The Affalterbach site is dedicated solely to the V8 lineup. Due to the rapidly expanding popularity of AMG vehicles (sales have more than tripled since 2013), production of V12s, V6s and four-cylinders have been moved elsewhere – a rather controversial move for enthusiasts who believe that most of the magic is instilled at the site where it all began.

The engine builders, of whom there are approximately 200 (four of whom are women) have attained a sort of mythical status largely centred around their “one man, one engine” ethos.

It’s not just a marketing slogan. Every single engine that wears an AMG badge is hand-built by a single technician with 3.5 years of specialized training, and personalized upon completion with a signature nameplate. And they’re not just modified Mercedes units either – AMG’s bespoke engines are separately developed and painstakingly assembled.

No oily rags, greasy tool benches, or casually strewn sockets litter the studio-white space of the engine shop. While the standard method of engine-building entails mounting the block on a stationary stand in the workshop, and assembling all needed parts and tools, AMG has their own unique process whose ergonomics run like a well-oiled machine (so to speak).

Here, the technician begins with an engine block affixed to a moveable trolley and enters a U-shaped assembly line. Every 4.0L and 5.5L bi-turbo engine build comes with a parts list, and each station along the assembly line is stocked with the parts needed for each step of the build. Overhead, the tools dangle, attached by umbilical cords to the air compressor system. Every part at every station is scanned, and every torque rating and tolerance is recorded by the AMG Trace System. A monitor mounted on the trolley, and another overhead at each station, displays a row of green bars for every step successfully completed. A red bar indicating a missed step, or an incorrectly torqued bolt will lock out the tools at the next station until the problem is addressed. The system is so precise, it can recall a 20-year-old engine number and trace every step of its build history.

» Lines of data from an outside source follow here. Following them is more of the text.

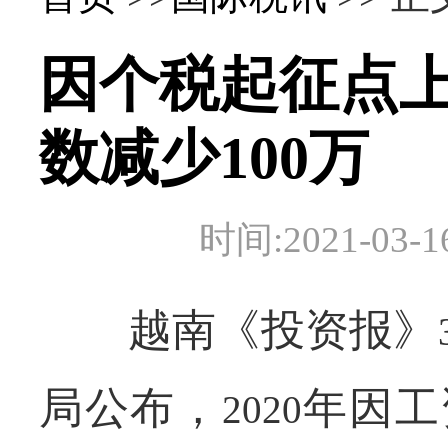
因个税起征点
数减少100万
时间:2021-0
越南《投资报》
局公布，
年因工
2020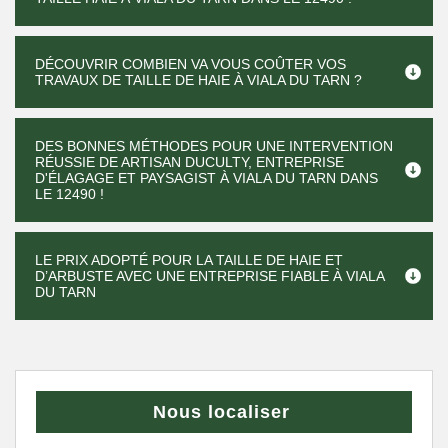
DÉCOUVRIR COMBIEN VA VOUS COÛTER VOS
TRAVAUX DE TAILLE DE HAIE À VIALA DU TARN ?
DES BONNES MÉTHODES POUR UNE INTERVENTION
RÉUSSIE DE ARTISAN DUCULTY, ENTREPRISE
D'ÉLAGAGE ET PAYSAGIST À VIALA DU TARN DANS
LE 12490 !
LE PRIX ADOPTÉ POUR LA TAILLE DE HAIE ET
D’ARBUSTE AVEC UNE ENTREPRISE FIABLE À VIALA
DU TARN
Nous localiser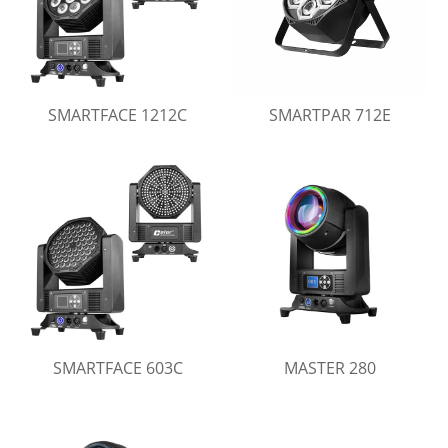
SMARTFACE 1212C
SMARTPAR 712E
SMARTFACE 603C
MASTER 280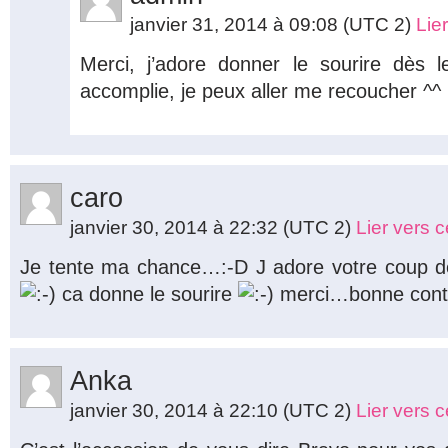
janvier 31, 2014 à 09:08
(UTC 2)
Lie
Merci, j’adore donner le sourire dès 
accomplie, je peux aller me recoucher ^^ 
caro
janvier 30, 2014 à 22:32
(UTC 2)
Lier vers 
Je tente ma chance…:-D J adore votre coup d
ca donne le sourire
merci…bonne conti
Anka
janvier 30, 2014 à 22:10
(UTC 2)
Lier vers 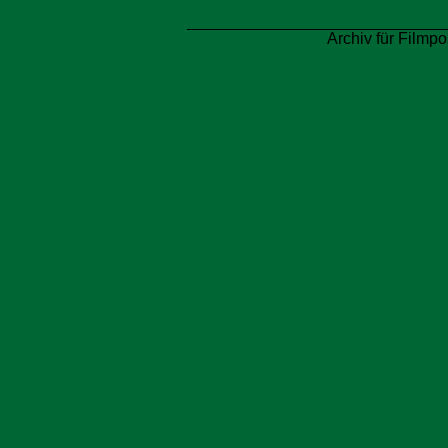
Archiv für Filmpo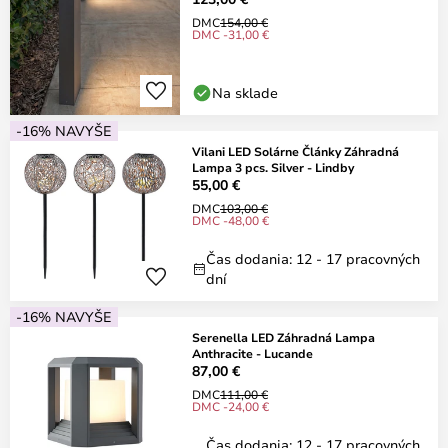
DMC
154,00 €
DMC -31,00 €
Na sklade
-16% NAVYŠE
Vilani LED Solárne Články Záhradná
Lampa 3 pcs. Silver - Lindby
55,00 €
DMC
103,00 €
DMC -48,00 €
Čas dodania: 12 - 17 pracovných
dní
-16% NAVYŠE
Serenella LED Záhradná Lampa
Anthracite - Lucande
87,00 €
DMC
111,00 €
DMC -24,00 €
Čas dodania: 12 - 17 pracovných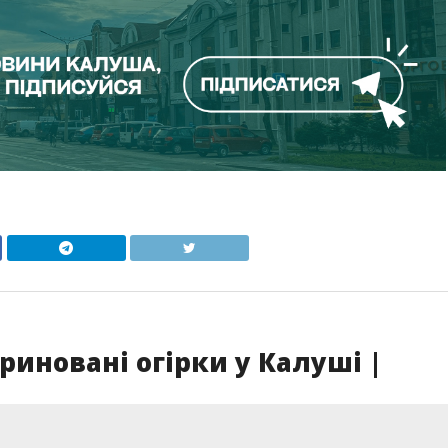
иновані огірки у Калуші |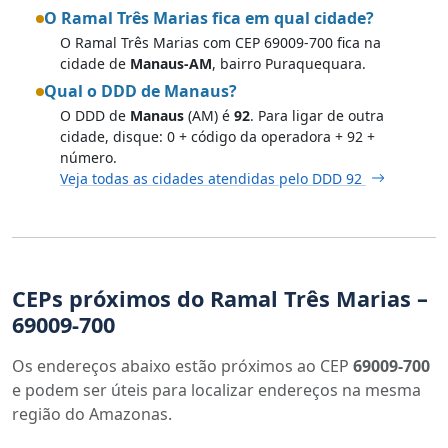
O Ramal Três Marias fica em qual cidade?
O Ramal Três Marias com CEP 69009-700 fica na
cidade de
Manaus-AM
, bairro Puraquequara.
Qual o DDD de Manaus?
O DDD de
Manaus
(AM) é
92
. Para ligar de outra
cidade, disque: 0 + código da operadora + 92 +
número.
Veja todas as cidades atendidas pelo DDD 92
CEPs próximos do Ramal Três Marias –
69009-700
Os endereços abaixo estão próximos ao CEP
69009-700
e podem ser úteis para localizar endereços na mesma
região do Amazonas.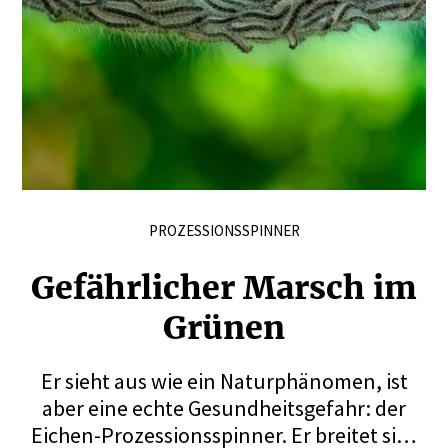
PROZESSIONSSPINNER
Gefähr­licher Marsch im
Grünen
Er sieht aus wie ein Naturphänomen, ist
aber eine echte Gesundheitsgefahr: der
Eichen-Prozessionsspinner. Er breitet sich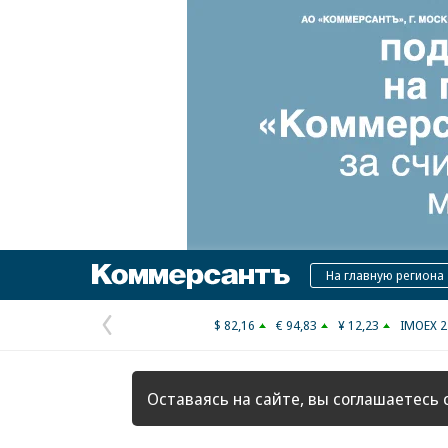
Коммерсантъ
На главную региона
$ 82,16
€ 94,83
¥ 12,23
IMOEX 2
Предыдущая
страница
Оставаясь на сайте, вы соглашаетесь 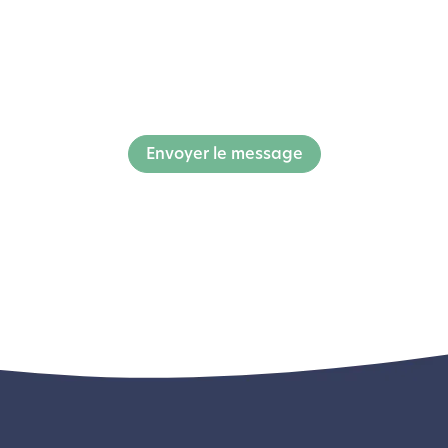
Envoyer le message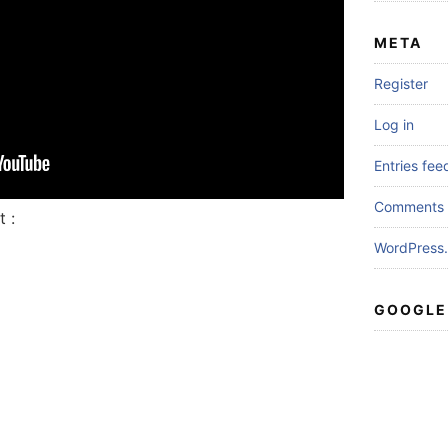
META
Register
Log in
Entries fee
Comments 
 :
WordPress.
GOOGLE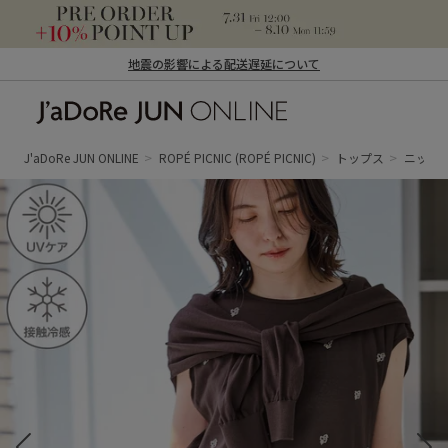
地震の影響による配送遅延について
J'aDoRe JUN ONLINE（ジャドール ジュ
ン オンライン）
J'aDoRe JUN ONLINE
ROPÉ PICNIC
(ROPÉ PICNIC)
トップス
ニット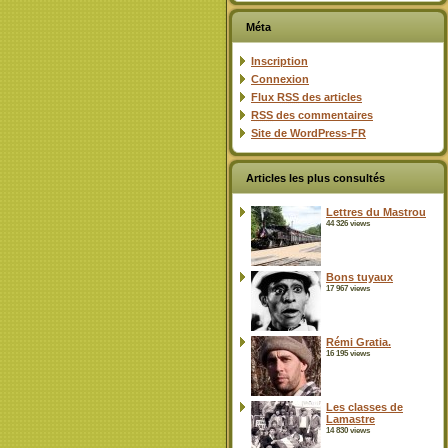
Méta
Inscription
Connexion
Flux
RSS
des articles
RSS
des commentaires
Site de WordPress-FR
Articles les plus consultés
Lettres du Mastrou
44 326 views
Bons tuyaux
17 967 views
Rémi Gratia.
16 195 views
Les classes de
Lamastre
14 830 views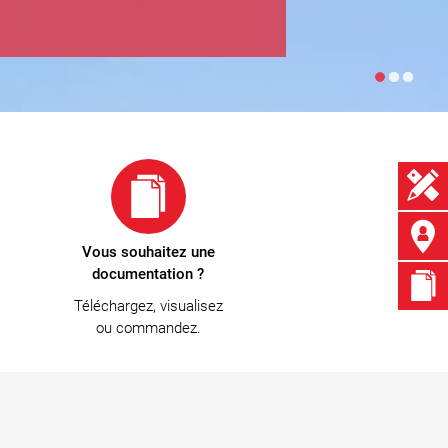
Vous souhaitez une
documentation ?
Téléchargez, visualisez
ou commandez.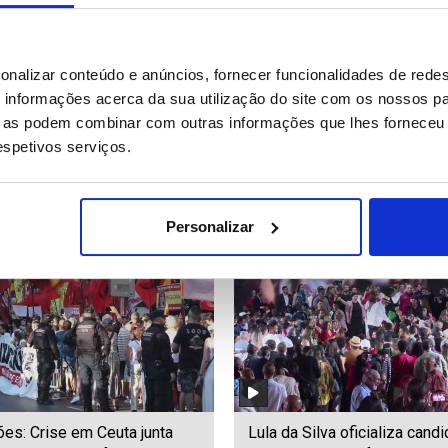
pteros combatem grande
Vozinha "muito feliz" por est
onalizar conteúdo e anúncios, fornecer funcionalidades de redes
o florestal a oeste de
finalmente no Chile para ass
informações acerca da sua utilização do site com os nossos pa
pelo Colo Colo
ue as podem combinar com outras informações que lhes forneceu 
respetivos serviços.
47
Date: 03/08/2026 10:56
ID: 47557661
Date: 03/08/2026 09:52
Personalizar
es: Crise em Ceuta junta
Lula da Silva oficializa candi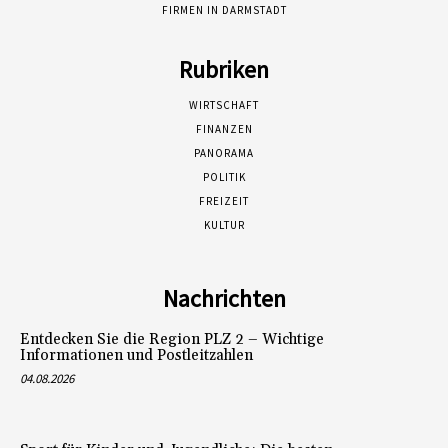
FIRMEN IN DARMSTADT
Rubriken
WIRTSCHAFT
FINANZEN
PANORAMA
POLITIK
FREIZEIT
KULTUR
Nachrichten
Entdecken Sie die Region PLZ 2 – Wichtige
Informationen und Postleitzahlen
04.08.2026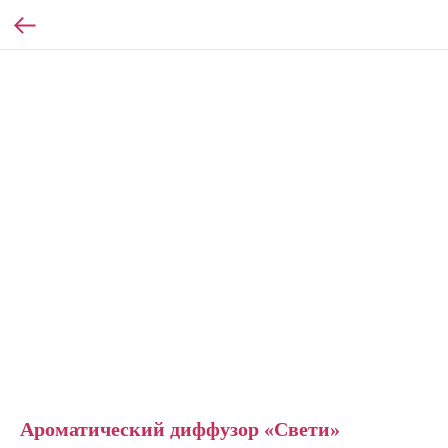
Ароматический диффузор «Свети»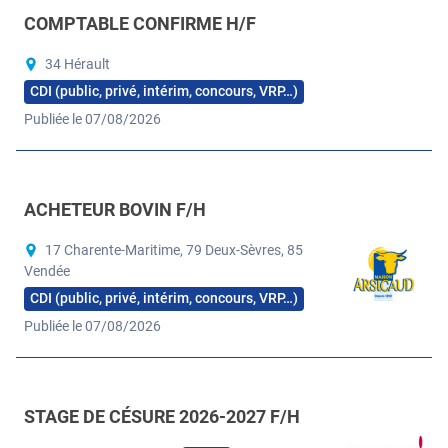
COMPTABLE CONFIRME H/F
34 Hérault
CDI (public, privé, intérim, concours, VRP…)
Publiée le 07/08/2026
ACHETEUR BOVIN F/H
17 Charente-Maritime, 79 Deux-Sèvres, 85
Vendée
CDI (public, privé, intérim, concours, VRP…)
Publiée le 07/08/2026
STAGE DE CÉSURE 2026-2027 F/H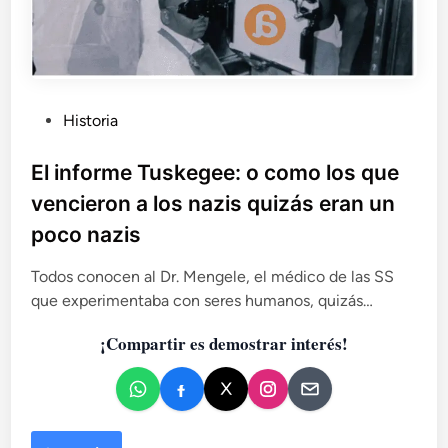
P
Historia
u
b
El informe Tuskegee: o como los que
l
vencieron a los nazis quizás eran un
i
poco nazis
c
a
Todos conocen al Dr. Mengele, el médico de las SS
d
que experimentaba con seres humanos, quizás…
o
e
¡Compartir es demostrar interés!
n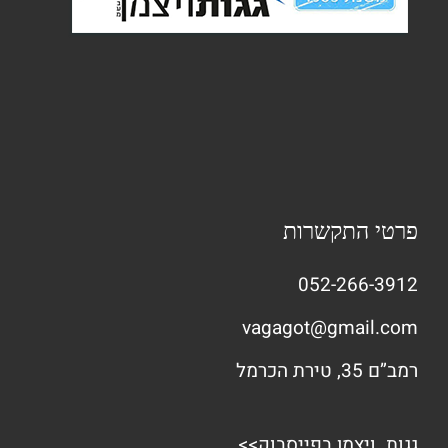
פרטי התקשרות
052-266-3912
vagagot@gmail.com
רמב”ם 35, טירת הכרמל
גגות ויצמן בפייסבוק>>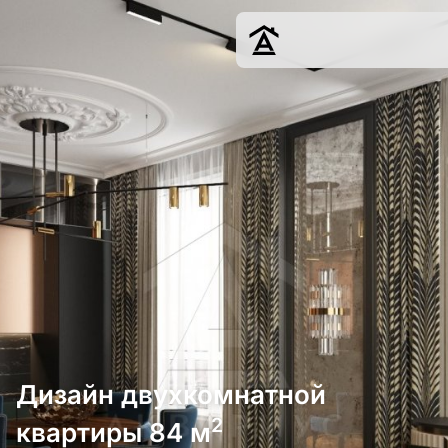
Дизайн
Ремонт
Цены
Наши работы
О нас
Контакты
г. Ростов-на-Д
8 (863) 221-10-
Дизайн двухкомнатной
2
квартиры 84 м
Обсудить проект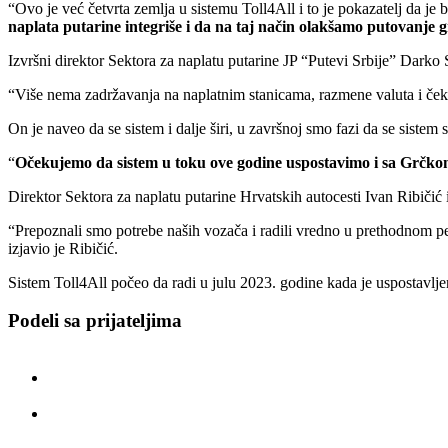
“Ovo je već četvrta zemlja u sistemu Toll4All i to je pokazatelj da je
naplata putarine integriše i da na taj način olakšamo putovanje 
Izvršni direktor Sektora za naplatu putarine JP “Putevi Srbije” Darko
“Više nema zadržavanja na naplatnim stanicama, razmene valuta i ček
On je naveo da se sistem i dalje širi, u završnoj smo fazi da se sist
“
Očekujemo da sistem u toku ove godine uspostavimo i sa Grčkom,
Direktor Sektora za naplatu putarine Hrvatskih autocesti Ivan Ribiči
“Prepoznali smo potrebe naših vozača i radili vredno u prethodnom pe
izjavio je Ribičić.
Sistem Toll4All počeo da radi u julu 2023. godine kada je uspostavljen
Podeli sa prijateljima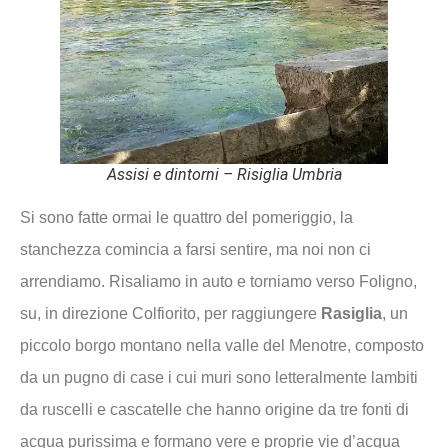
Assisi e dintorni – Risiglia Umbria
Si sono fatte ormai le quattro del pomeriggio, la
stanchezza comincia a farsi sentire, ma noi non ci
arrendiamo. Risaliamo in auto e torniamo verso Foligno,
su, in direzione Colfiorito, per raggiungere
Rasiglia
, un
piccolo borgo montano nella valle del Menotre, composto
da un pugno di case i cui muri sono letteralmente lambiti
da ruscelli e cascatelle che hanno origine da tre fonti di
acqua purissima e formano vere e proprie vie d’acqua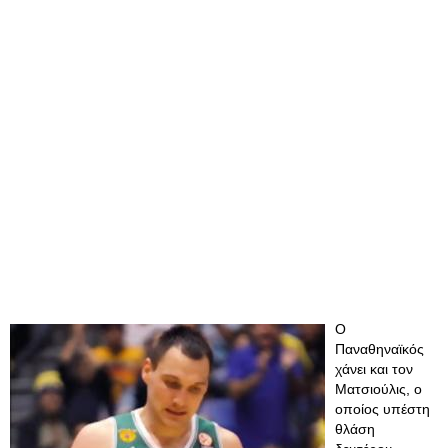
Ο
Παναθηναϊκός
χάνει και τον
Ματσιούλις, ο
οποίος υπέστη
θλάση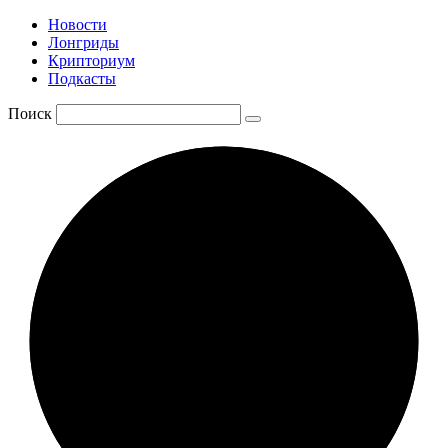
Новости
Лонгриды
Крипториум
Подкасты
Поиск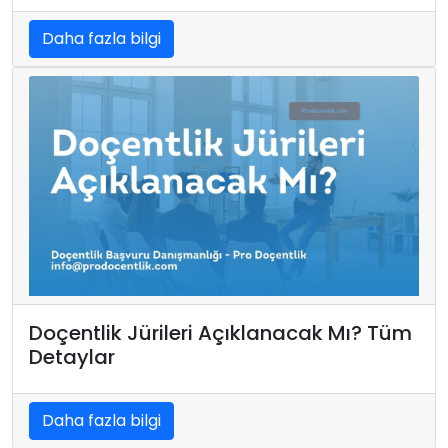
Daha fazla bilgi
Doçentlik Jürileri Açıklanacak Mı? Tüm
Detaylar
Daha fazla bilgi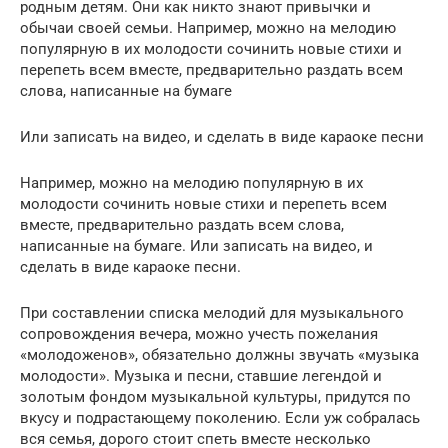
родным детям. Они как никто знают привычки и
обычаи своей семьи. Например, можно на мелодию
популярную в их молодости сочинить новые стихи и
перепеть всем вместе, предварительно раздать всем
слова, написанные на бумаге
Или записать на видео, и сделать в виде караоке песни
Например, можно на мелодию популярную в их
молодости сочинить новые стихи и перепеть всем
вместе, предварительно раздать всем слова,
написанные на бумаге. Или записать на видео, и
сделать в виде караоке песни.
При составлении списка мелодий для музыкального
сопровождения вечера, можно учесть пожелания
«молодоженов», обязательно должны звучать «музыка
молодости». Музыка и песни, ставшие легендой и
золотым фондом музыкальной культуры, придутся по
вкусу и подрастающему поколению. Если уж собралась
вся семья, дорого стоит спеть вместе несколько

Each mechanic will build two of these V8s in a day (upstairs where access is strictly prohibited, a single 6.2L V8 for the AMG GT race car can take up to two-and-half days to build). There are two shifts per day, and partially completed engines are covered and put away. No engine is ever completed by another technician – if one is off for months a new build is begun to fill that order, while the original engine waits for its technician to return. At the engine’s completion, the master builder affixes their signature plate to the manifold. It’s fascinating to watch; a well-choreographed routine of orderlies in black jumpsuits pushing gurneys, and parts gleaming like polished platinum.

Until the engine is installed in the car and the key is first turned, no spark nor carbon will mar the combustion chamber, nor score any of its pristine inner workings. Instead, the engines are “cold-tested” in a sealed chamber, electronically cranked to 3,000 rpm for three minutes to evaluate compression and ensure that everything functions correctly. Occasionally, one is randomly chosen for a dynamometer test, but according to our AMG spokesman, Andreas Meyer, “hot tests are for development, not customer cars.”

Alas, we never did get a chance to see Michael Kübler, the master builder at work. But on display in the ethereal white lobby is a fantastically intricate piece of the master’s art: the 6.0L V12 Huayra engine.